Liliana Segre, who this year was made an Italian senator for life, received a standing ovation from the packed chamber just before the government’s confidence vote, when she noted she is one of the few people still living in Italy to have the numbers of Auschwitz stamped on her arm.

“I refuse to think that today our democratic civilization could be dirtied by special laws against nomadic people,” Segre said. “If it happens, I will oppose it with all the energy I have left in me.”

Holocaust survivor Sen. Liliana Segre receives flowers after a speech earlier this year.

The Conte government proposes to close nomadic camps of the Roma people throughout Italy.

“I have known what it is to be clandestine, to be an asylum seeker,” she said. “I have known jail; I have known hard labor, working as a slave when I was a minor in a satellite factory of a concentration camp.”

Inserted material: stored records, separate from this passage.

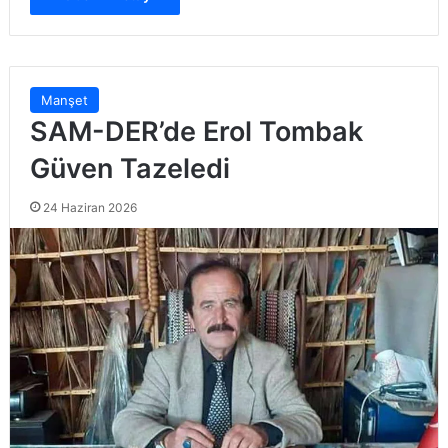
Manşet
SAM-DER’de Erol Tombak
Güven Tazeledi
24 Haziran 2026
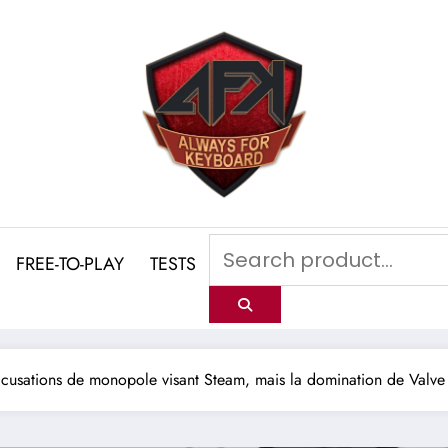
FREE-TO-PLAY
TESTS
ccusations de monopole visant Steam, mais la domination de Valve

Italy’s League party, a majority in the new government, campaigned heavily on an anti-immigrant platform, with the slogan “Italians First.”

“The fun is over,” said Interior Minister Matteo Salvini, head of the League party, during a break in Tuesday’s Senate hearing, referring to the presence of illegal immigrants in Italy.

The government proposes to send 500,000 illegal immigrants back to their countries of origin.

Segre reminded the government that the expulsion of the Jewish minority in Italy from schools, professions and society paved the way for the Italian Shoah of 1943-1945.

She called upon Italians not to allow their consciences to be anesthetized.

“Be more vigilant, more aware of the responsibility that each of us has towards others,” she said.

Conte thanked Segre for reminding legislators of that “very painful page” of history.

“Time goes on and we move further away from that phase of history but we must never allow ourselves to forget,” he said.

The Senate gave a vote of confidence to the Conte government with 171 approving, 117 against and 25 abstaining.